Chaque chose en son temps, qu’elle soit passée ou future, elles ont toutes un instant présent. Quand on est jeune, on aimerait être plus vieux et être vieux c’est essayer d’être plus jeune. Ironique, non? Je suis persuadé que son dernier film est constitué de la même manière que ses autres classiques cinématographiques; avec une grande inspiration personnelle. Avant même la question d’être bon ou mauvais, il faut essayer (l’Art ce n’est pas la Force, désolé Yoda). C’est un peu la raison pour laquelle on va voir un Cronenberg ou un Shyamalan, on a envie de contempler LA vie à travers le regard unique d’un artiste, mais peut-être pas de voir SA vie unique à travers du nôtre. Dans The Shrouds, il est difficile de ne pas constater la part intime et viscérale propre au cinéaste servant de toile de fond (ou d’écran de veille) au film. Il va sans dire que tout bon critique pourrait aisément s’en servir comme base psychanalytique pour mieux comprendre David Cronenberg en tant qu’humain. Malgré tout, cela n’empêche pas que ce dernier projet de l’icône canadienne manque à nous amener plus loin que le connu et le familier.
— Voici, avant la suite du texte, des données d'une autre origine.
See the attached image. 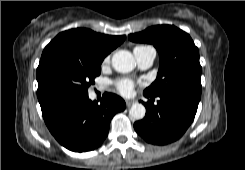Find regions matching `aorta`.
<instances>
[{"label":"aorta","mask_w":245,"mask_h":170,"mask_svg":"<svg viewBox=\"0 0 245 170\" xmlns=\"http://www.w3.org/2000/svg\"><path fill=\"white\" fill-rule=\"evenodd\" d=\"M135 59L131 52L127 50H119L112 57L113 68L120 73L131 72L135 67ZM146 109L141 103H134L129 111L132 118L141 120L144 118Z\"/></svg>","instance_id":"1"}]
</instances>
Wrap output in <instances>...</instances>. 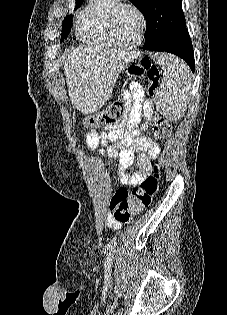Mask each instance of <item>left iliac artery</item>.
Wrapping results in <instances>:
<instances>
[{"label":"left iliac artery","instance_id":"obj_1","mask_svg":"<svg viewBox=\"0 0 227 315\" xmlns=\"http://www.w3.org/2000/svg\"><path fill=\"white\" fill-rule=\"evenodd\" d=\"M115 251H116L115 246H111V248L109 249L107 260L105 262V274L106 275H110V273H111V266H112V261L114 258Z\"/></svg>","mask_w":227,"mask_h":315}]
</instances>
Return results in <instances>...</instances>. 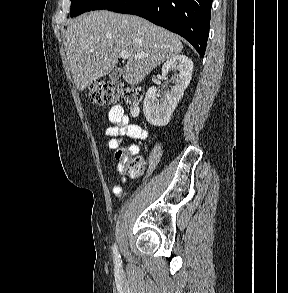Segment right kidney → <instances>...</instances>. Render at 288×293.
<instances>
[{"instance_id":"ca27d5eb","label":"right kidney","mask_w":288,"mask_h":293,"mask_svg":"<svg viewBox=\"0 0 288 293\" xmlns=\"http://www.w3.org/2000/svg\"><path fill=\"white\" fill-rule=\"evenodd\" d=\"M170 71L176 74L175 85L166 93L165 98L158 100L159 93L154 86L150 87L145 95L144 116L154 126H165L169 123L173 111L183 97L184 90L190 83L193 63L185 55L173 56L163 64L162 78H166Z\"/></svg>"}]
</instances>
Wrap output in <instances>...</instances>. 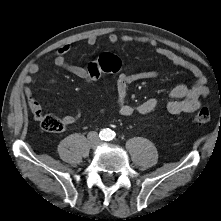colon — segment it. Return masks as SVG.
Segmentation results:
<instances>
[{
	"mask_svg": "<svg viewBox=\"0 0 221 221\" xmlns=\"http://www.w3.org/2000/svg\"><path fill=\"white\" fill-rule=\"evenodd\" d=\"M121 68V60L118 56L105 53L102 54L97 61L88 65L90 81L97 80L103 73H115ZM211 120V113L208 108L203 107L192 117V121L196 124H206ZM39 122L43 130L52 133H59L65 130L66 125L62 118L46 113L39 116Z\"/></svg>",
	"mask_w": 221,
	"mask_h": 221,
	"instance_id": "1",
	"label": "colon"
}]
</instances>
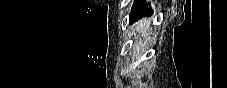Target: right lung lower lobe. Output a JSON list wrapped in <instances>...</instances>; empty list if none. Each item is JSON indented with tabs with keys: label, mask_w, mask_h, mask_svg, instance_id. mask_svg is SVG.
Listing matches in <instances>:
<instances>
[{
	"label": "right lung lower lobe",
	"mask_w": 227,
	"mask_h": 88,
	"mask_svg": "<svg viewBox=\"0 0 227 88\" xmlns=\"http://www.w3.org/2000/svg\"><path fill=\"white\" fill-rule=\"evenodd\" d=\"M142 0H136L130 14V22L133 23L143 16L152 14V8Z\"/></svg>",
	"instance_id": "right-lung-lower-lobe-1"
}]
</instances>
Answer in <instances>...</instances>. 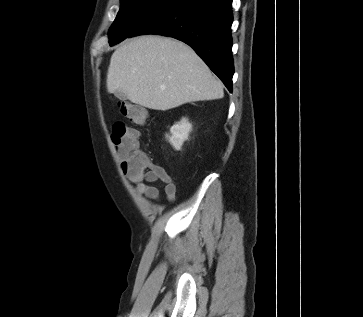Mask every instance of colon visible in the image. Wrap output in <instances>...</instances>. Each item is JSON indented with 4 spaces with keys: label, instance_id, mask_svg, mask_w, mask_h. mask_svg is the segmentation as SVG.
<instances>
[{
    "label": "colon",
    "instance_id": "obj_1",
    "mask_svg": "<svg viewBox=\"0 0 363 317\" xmlns=\"http://www.w3.org/2000/svg\"><path fill=\"white\" fill-rule=\"evenodd\" d=\"M121 115L138 125H143L147 113L141 106L122 102L119 105ZM111 142L116 147L119 158L122 161V168L130 167L140 170L145 164V157L139 152V133L136 129L129 128L123 121H117L112 128Z\"/></svg>",
    "mask_w": 363,
    "mask_h": 317
}]
</instances>
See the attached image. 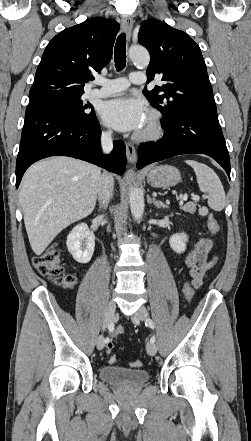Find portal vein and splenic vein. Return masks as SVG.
Returning a JSON list of instances; mask_svg holds the SVG:
<instances>
[{"instance_id": "obj_1", "label": "portal vein and splenic vein", "mask_w": 251, "mask_h": 441, "mask_svg": "<svg viewBox=\"0 0 251 441\" xmlns=\"http://www.w3.org/2000/svg\"><path fill=\"white\" fill-rule=\"evenodd\" d=\"M187 195L185 194L183 197H182V201H186L187 200ZM192 199L193 200H197V199H199V196L198 195H194V194H192Z\"/></svg>"}]
</instances>
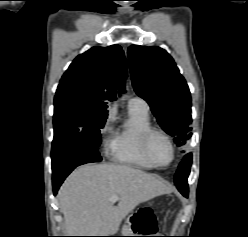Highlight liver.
I'll use <instances>...</instances> for the list:
<instances>
[{"mask_svg": "<svg viewBox=\"0 0 248 237\" xmlns=\"http://www.w3.org/2000/svg\"><path fill=\"white\" fill-rule=\"evenodd\" d=\"M171 190L142 170L115 164L84 165L62 184L58 196L66 236L116 234L122 220L140 203ZM117 195L118 205L110 201Z\"/></svg>", "mask_w": 248, "mask_h": 237, "instance_id": "liver-1", "label": "liver"}]
</instances>
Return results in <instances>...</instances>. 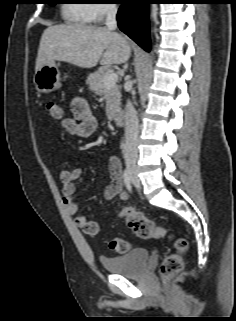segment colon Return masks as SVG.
<instances>
[{
	"mask_svg": "<svg viewBox=\"0 0 236 321\" xmlns=\"http://www.w3.org/2000/svg\"><path fill=\"white\" fill-rule=\"evenodd\" d=\"M46 109L52 120L58 122L62 119V107L54 101L46 104ZM120 216L124 217L128 227L140 239L163 238L166 236V229L158 226L153 220L132 208H124L120 211ZM187 242L182 238L174 240L175 252L167 255L161 263L160 275L164 281H170L177 277L183 270L182 254L187 249ZM109 247L117 253H126L130 249V244L126 239L113 238Z\"/></svg>",
	"mask_w": 236,
	"mask_h": 321,
	"instance_id": "obj_1",
	"label": "colon"
}]
</instances>
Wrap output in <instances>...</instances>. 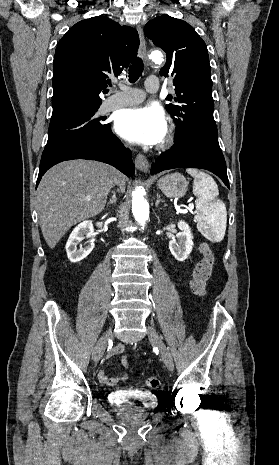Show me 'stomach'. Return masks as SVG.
Segmentation results:
<instances>
[{
    "mask_svg": "<svg viewBox=\"0 0 279 465\" xmlns=\"http://www.w3.org/2000/svg\"><path fill=\"white\" fill-rule=\"evenodd\" d=\"M157 187L170 198L183 197L188 188L186 178L180 173H172L160 178Z\"/></svg>",
    "mask_w": 279,
    "mask_h": 465,
    "instance_id": "stomach-1",
    "label": "stomach"
}]
</instances>
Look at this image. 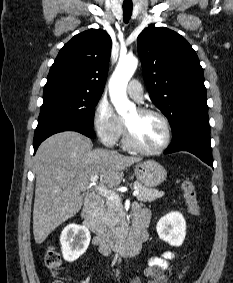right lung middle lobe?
<instances>
[{"mask_svg": "<svg viewBox=\"0 0 233 283\" xmlns=\"http://www.w3.org/2000/svg\"><path fill=\"white\" fill-rule=\"evenodd\" d=\"M101 95L65 85H45L38 124L63 119L93 127L95 106Z\"/></svg>", "mask_w": 233, "mask_h": 283, "instance_id": "dd1d6c3e", "label": "right lung middle lobe"}]
</instances>
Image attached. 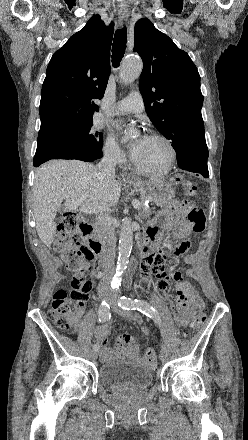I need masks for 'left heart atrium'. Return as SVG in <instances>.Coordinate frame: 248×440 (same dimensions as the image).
Here are the masks:
<instances>
[{
    "label": "left heart atrium",
    "mask_w": 248,
    "mask_h": 440,
    "mask_svg": "<svg viewBox=\"0 0 248 440\" xmlns=\"http://www.w3.org/2000/svg\"><path fill=\"white\" fill-rule=\"evenodd\" d=\"M147 137L145 135H140L134 142L129 146V151L132 159L134 160L141 152Z\"/></svg>",
    "instance_id": "39dd6f15"
}]
</instances>
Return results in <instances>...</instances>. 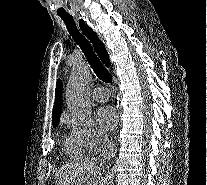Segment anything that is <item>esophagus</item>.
Wrapping results in <instances>:
<instances>
[{
    "label": "esophagus",
    "mask_w": 207,
    "mask_h": 185,
    "mask_svg": "<svg viewBox=\"0 0 207 185\" xmlns=\"http://www.w3.org/2000/svg\"><path fill=\"white\" fill-rule=\"evenodd\" d=\"M77 14H84V9H77ZM77 26L78 28L82 30H95L94 26H92L91 22H88V19H84V15H77ZM89 25H83V24H88ZM97 32V30H96ZM85 33V38H89V43H92L93 48H107V43H101V38H102V33ZM97 55H107V56H99L98 60L99 61H106L104 62V67H113V62H111V53L108 49L106 50H97L96 51ZM114 104L116 110L119 108V96L116 93L114 95ZM118 118V114H117Z\"/></svg>",
    "instance_id": "obj_1"
}]
</instances>
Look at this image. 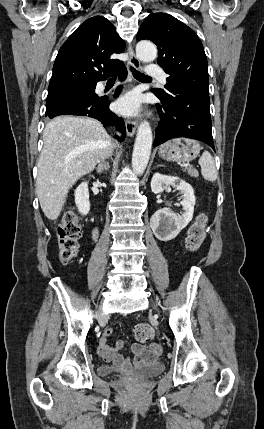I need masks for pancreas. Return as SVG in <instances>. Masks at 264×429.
Masks as SVG:
<instances>
[{
  "label": "pancreas",
  "mask_w": 264,
  "mask_h": 429,
  "mask_svg": "<svg viewBox=\"0 0 264 429\" xmlns=\"http://www.w3.org/2000/svg\"><path fill=\"white\" fill-rule=\"evenodd\" d=\"M188 174L192 177H198V172L196 170L188 169Z\"/></svg>",
  "instance_id": "1"
}]
</instances>
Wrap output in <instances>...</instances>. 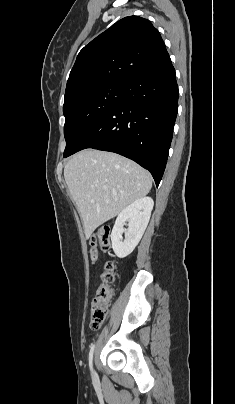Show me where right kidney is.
Here are the masks:
<instances>
[{
	"label": "right kidney",
	"instance_id": "1",
	"mask_svg": "<svg viewBox=\"0 0 235 404\" xmlns=\"http://www.w3.org/2000/svg\"><path fill=\"white\" fill-rule=\"evenodd\" d=\"M153 205L152 198L143 197L120 212L111 233L112 248L117 257L128 256L137 246L148 225ZM126 221L128 222L127 230L124 229ZM123 233L125 240L122 238Z\"/></svg>",
	"mask_w": 235,
	"mask_h": 404
}]
</instances>
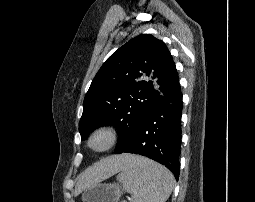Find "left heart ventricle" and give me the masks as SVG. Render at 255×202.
<instances>
[{"mask_svg": "<svg viewBox=\"0 0 255 202\" xmlns=\"http://www.w3.org/2000/svg\"><path fill=\"white\" fill-rule=\"evenodd\" d=\"M94 144H95L96 146L102 145V144H103V139H97V140L94 142Z\"/></svg>", "mask_w": 255, "mask_h": 202, "instance_id": "left-heart-ventricle-1", "label": "left heart ventricle"}]
</instances>
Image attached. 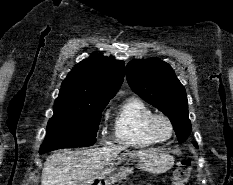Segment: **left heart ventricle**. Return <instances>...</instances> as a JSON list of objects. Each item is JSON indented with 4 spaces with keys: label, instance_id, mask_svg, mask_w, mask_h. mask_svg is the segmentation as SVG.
Returning a JSON list of instances; mask_svg holds the SVG:
<instances>
[{
    "label": "left heart ventricle",
    "instance_id": "b2bd125f",
    "mask_svg": "<svg viewBox=\"0 0 233 185\" xmlns=\"http://www.w3.org/2000/svg\"><path fill=\"white\" fill-rule=\"evenodd\" d=\"M156 129L158 134L163 138L168 137L170 134L169 126L164 120H158L156 124Z\"/></svg>",
    "mask_w": 233,
    "mask_h": 185
}]
</instances>
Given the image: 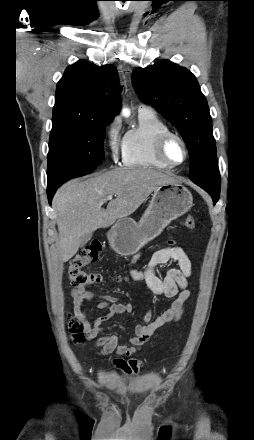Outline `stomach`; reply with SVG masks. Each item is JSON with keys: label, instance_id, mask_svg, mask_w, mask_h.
I'll return each instance as SVG.
<instances>
[{"label": "stomach", "instance_id": "0dacf381", "mask_svg": "<svg viewBox=\"0 0 254 440\" xmlns=\"http://www.w3.org/2000/svg\"><path fill=\"white\" fill-rule=\"evenodd\" d=\"M192 205V194L180 183L160 185L139 222L124 217L108 231L109 244L120 255H133L160 235L172 220L187 213Z\"/></svg>", "mask_w": 254, "mask_h": 440}]
</instances>
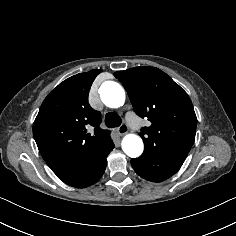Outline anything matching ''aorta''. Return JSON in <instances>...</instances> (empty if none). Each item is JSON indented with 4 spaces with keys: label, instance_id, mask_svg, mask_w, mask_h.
Listing matches in <instances>:
<instances>
[{
    "label": "aorta",
    "instance_id": "obj_1",
    "mask_svg": "<svg viewBox=\"0 0 236 236\" xmlns=\"http://www.w3.org/2000/svg\"><path fill=\"white\" fill-rule=\"evenodd\" d=\"M102 102L110 108H118L124 104L125 92L120 84L114 81H105L100 87ZM122 150L131 157H139L144 150L142 139L136 134H127L122 140Z\"/></svg>",
    "mask_w": 236,
    "mask_h": 236
}]
</instances>
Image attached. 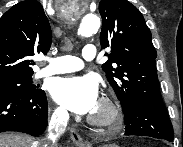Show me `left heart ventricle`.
Here are the masks:
<instances>
[{"mask_svg":"<svg viewBox=\"0 0 183 147\" xmlns=\"http://www.w3.org/2000/svg\"><path fill=\"white\" fill-rule=\"evenodd\" d=\"M93 113H96V114H102L103 113V110L99 106V104L96 106V108L94 109Z\"/></svg>","mask_w":183,"mask_h":147,"instance_id":"b2bd125f","label":"left heart ventricle"}]
</instances>
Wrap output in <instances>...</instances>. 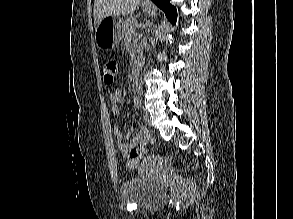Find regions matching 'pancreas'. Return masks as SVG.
<instances>
[{"instance_id": "cf45deb5", "label": "pancreas", "mask_w": 293, "mask_h": 219, "mask_svg": "<svg viewBox=\"0 0 293 219\" xmlns=\"http://www.w3.org/2000/svg\"><path fill=\"white\" fill-rule=\"evenodd\" d=\"M135 17H130L123 23V37L129 38L135 33Z\"/></svg>"}]
</instances>
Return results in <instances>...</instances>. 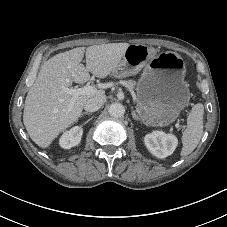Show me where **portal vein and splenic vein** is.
<instances>
[{
    "mask_svg": "<svg viewBox=\"0 0 227 227\" xmlns=\"http://www.w3.org/2000/svg\"><path fill=\"white\" fill-rule=\"evenodd\" d=\"M64 91L70 95H72V100L76 99L79 95H90V94H94L97 89L95 88V86H90V85H85L82 88H65ZM175 127L177 129L182 128V126L179 123L175 124Z\"/></svg>",
    "mask_w": 227,
    "mask_h": 227,
    "instance_id": "obj_1",
    "label": "portal vein and splenic vein"
}]
</instances>
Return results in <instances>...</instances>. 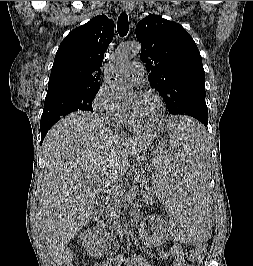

C’est peut-être la preuve que certaines générations ont eu assez de temps d’antenne. Pas dans le sens de « il faut tasser les vieux », mais plutôt qu’il est toujours plus gracieux de tendre le flambeau à un successeur que de maladroitement se passer la patate chaude entre collègues et de l’échapper. Là où Cronenberg aurait mis de la fougue et du provocant, se retrouve maintenant du tranquille et du convenable. eXistenZ ou A History of Violence sont ce genre de films qu’osent faire les têtes de fil de la croissance cinématographique; des œuvres qui dérangent ou surprennent par leur nature parfois cavalière, mais toujours en donnant l’impression de défricher et d’explorer des terres inconnues ou peu fréquentées. De bonnes idées — au Canada comme ailleurs — il y en a plein, donnez donc la chance aux Y pour une fois (ah mais je sais, les Z sont tellement déjà plus hips et « au courant »). Je sais que je prêche pour ma paroisse et que j’ai l’air frustré quand je parle de ça, mais en même temps il y a de ces fois où on dirait que c’est aussi dur pour moi de maturer à être entendu dans ce milieu que de ne pas me faire demander mes cartes au Couche-Tard même pour un briquet, j’ai le droit de me demander quand ou si jamais un jour pas du tout, non? (Pour votre information, je suis majeur depuis presque aussi longtemps que ça prend de temps pour l’être),
En conclusion, je suis conscient que ma patience et mon impulsivité sont mes points à travailler. Néanmoins, j’en suis tout de même conscient et j’y travaille tous les jours. Laissez-moi vous dire qu’il n’y a pas que moi qui travaille ma patience par contre. Je pense que c’est sans doute pour ça que la colère est un fléau. C’est probablement l’émotion la plus exacerbée par les conditions actuelles dans lesquelles nous vivons tous et la plus mise de côté. Oh oui, les hommes pleurent maintenant, mais ils ne se fâchent plus. En fait plus personne ne se fâche… et c’est inquiétant. Où est-elle cette énergie de la transformation à notre époque charnière? La colère c’est une énergie forte qui déconstruit, mais qui construit aussi et, ÇA, c’est constructif et ça aide ma patience. À la place de délaisser à la pourriture des corps encore en parfait état, de laisser des esprits vifs et vivifiants s’incinérer de leur propre feu et de laisser l’unicité être noyée dans un océan d’unité toxique et hétérogène; ne serait-il pas mieux de se demander, cher lectorat, pourquoi tentons-nous de préserver la mort au lieu de la vie?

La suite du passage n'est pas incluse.